Den Gründern von Decentraland zufolge war es seit jeher der Plan, dass die Nutzer alles selbst in die Hand nehmen und in der dezentralen, virtuellen Welt alles gestalten, was sie wollen. Hier kommt Meta ins Spiel – natürlich avisiert Mark Zuckerberg ein zentralisiertes Erlebnis an, was bedeutet, dass die wichtigsten Entscheidungen von seinem Unternehmen getroffen werden.

Stellen Sie sich vor, wenn Meta es schaffen würde, der Standard aller virtuellen Umgebungen zu entwickeln, die erst noch mit Browser und dann später mit den hauseigenen Oculus-Headsets erkundet wird. Meta stünde die gesamte Klaviatur der Verwertung zur Verfügung. Das Unternehmen könnte Bodenpreise bestimmen, digitales Land verkaufen, Marken beim Einrichten eigener Stores helfen, bei Verkäufen eine Provision verlangen, Werbeeinahmen einstreichen und eine eigene Kryptowährung einführen, über die alle Zahlungen abgewickelt werden. In der Zukunft könnten wir als User durch Meta laufe, Kleidung auf Meta tragen, virtuelle Partys auf Meta veranstalten oder Eigentum auf dem digitalen Gelände von Meta erwerben. Für jede Aktivität in der realen Welt würde es ein Äquivalent im Metaverse geben. Das Potenzial wäre riesig. Die Umbenennung von Facebook in Meta ist also nicht nur reine Kosmetik oder willkommene Ablenkung von den schlechten Nachrichten. Es geht darum, der Erfinder des neuen Internets zu werden und damit Gesetzgeber einer virtuellen Infrastruktur.

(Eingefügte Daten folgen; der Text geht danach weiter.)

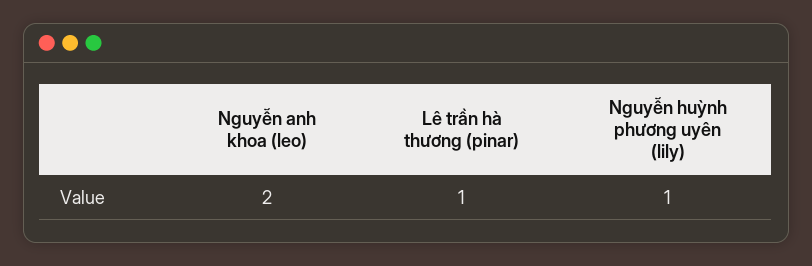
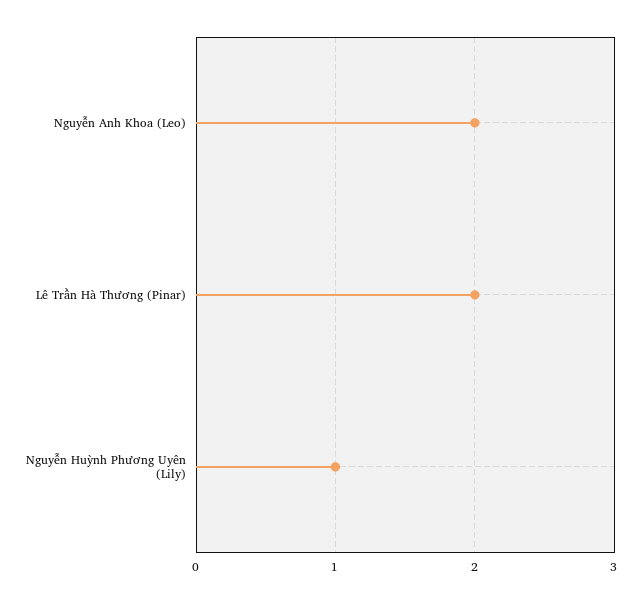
  {
    "Nguyễn anh khoa (leo)": 2,
-   "Lê trần hà thương (pinar)": 1,
+   "Lê trần hà thương (pinar)": 2,
    "Nguyễn huỳnh phương uyên (lily)": 1
  }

Laut einem aktuellen Bericht der New York Times wird gemunkelt, dass Meta bereits die Öffnung eigener, physischer Stores plant, um die User an die neue Experience heranzuführen und die eigenen Headsets zu verkaufen. Wenn Meta mit den Stores ernst macht, wäre das eine Premiere für einen Tech-Giganten, der bisher hauptsächlich digital existiert hat und dessen Apps wie Facebook, Instagram, WhatsApp und Messenger von mehr als 3,5 Milliarden Menschen genutzt werden.

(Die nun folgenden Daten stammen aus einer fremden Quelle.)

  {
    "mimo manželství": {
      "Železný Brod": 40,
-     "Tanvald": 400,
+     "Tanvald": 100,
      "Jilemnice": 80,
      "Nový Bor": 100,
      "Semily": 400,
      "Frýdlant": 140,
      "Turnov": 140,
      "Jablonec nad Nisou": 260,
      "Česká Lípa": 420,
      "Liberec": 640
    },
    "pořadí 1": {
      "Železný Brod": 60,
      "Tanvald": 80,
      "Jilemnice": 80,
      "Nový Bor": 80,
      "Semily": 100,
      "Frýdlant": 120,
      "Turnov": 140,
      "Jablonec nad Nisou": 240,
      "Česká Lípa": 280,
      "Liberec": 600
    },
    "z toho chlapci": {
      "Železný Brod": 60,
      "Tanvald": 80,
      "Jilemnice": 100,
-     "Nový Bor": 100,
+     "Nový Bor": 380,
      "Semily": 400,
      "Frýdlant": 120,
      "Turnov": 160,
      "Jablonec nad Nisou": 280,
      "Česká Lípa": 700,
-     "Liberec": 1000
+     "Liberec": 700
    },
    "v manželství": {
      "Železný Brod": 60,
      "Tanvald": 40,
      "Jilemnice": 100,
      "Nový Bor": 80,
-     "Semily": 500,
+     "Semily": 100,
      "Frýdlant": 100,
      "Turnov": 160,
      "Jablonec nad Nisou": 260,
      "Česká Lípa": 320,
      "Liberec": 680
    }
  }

Marken und metaverse Erfahrungen

Wenn Unternehmen und Marken nicht frühzeitig des Nachsehen haben und später teuer ihre sogenannten „Spaces“ bei Meta einkaufen wollen, dann sollten sie ihre Produkte und Dienstleistungen schon jetzt auf metaverse Möglichkeiten abklopfen. Das heißt: Sie sollten praktisch erproben, welche immersive Erfahrungen sie rund um die Nutzung ihrer Produkte und Inhalte anbieten können. Ikea experimentiert etwa schon seit längerem mit dem Besuch eines virtuellen Möbelhauses. Große Musikstars geben bereits virtuelle Konzerte in Fortnight oder Roblox. Ein Unternehmen wie Patagonia könnte Menschen dank virtueller Realität nachempfinden lassen, wie es ist, einen Berg zu besteigen oder auf Umweltprobleme aufmerksam machen.

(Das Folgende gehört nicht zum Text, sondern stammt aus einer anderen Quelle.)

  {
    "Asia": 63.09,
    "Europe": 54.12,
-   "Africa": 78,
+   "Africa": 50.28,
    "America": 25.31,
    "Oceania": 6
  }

Metaverse Erfahrungen tun genau das – sie erzeugen ein Gefühl, etwas authentisch nachempfinden zu können oder verkörperter Teil eines spannenden Weltenbaus zu sein. Virtuelle Realität wird dabei als soziale Plattform für Begegnungen dienen. Es ist jetzt nicht mehr die Frage, ob es ein Metaverse geben wird, sondern wie viele und wer sie gestaltet.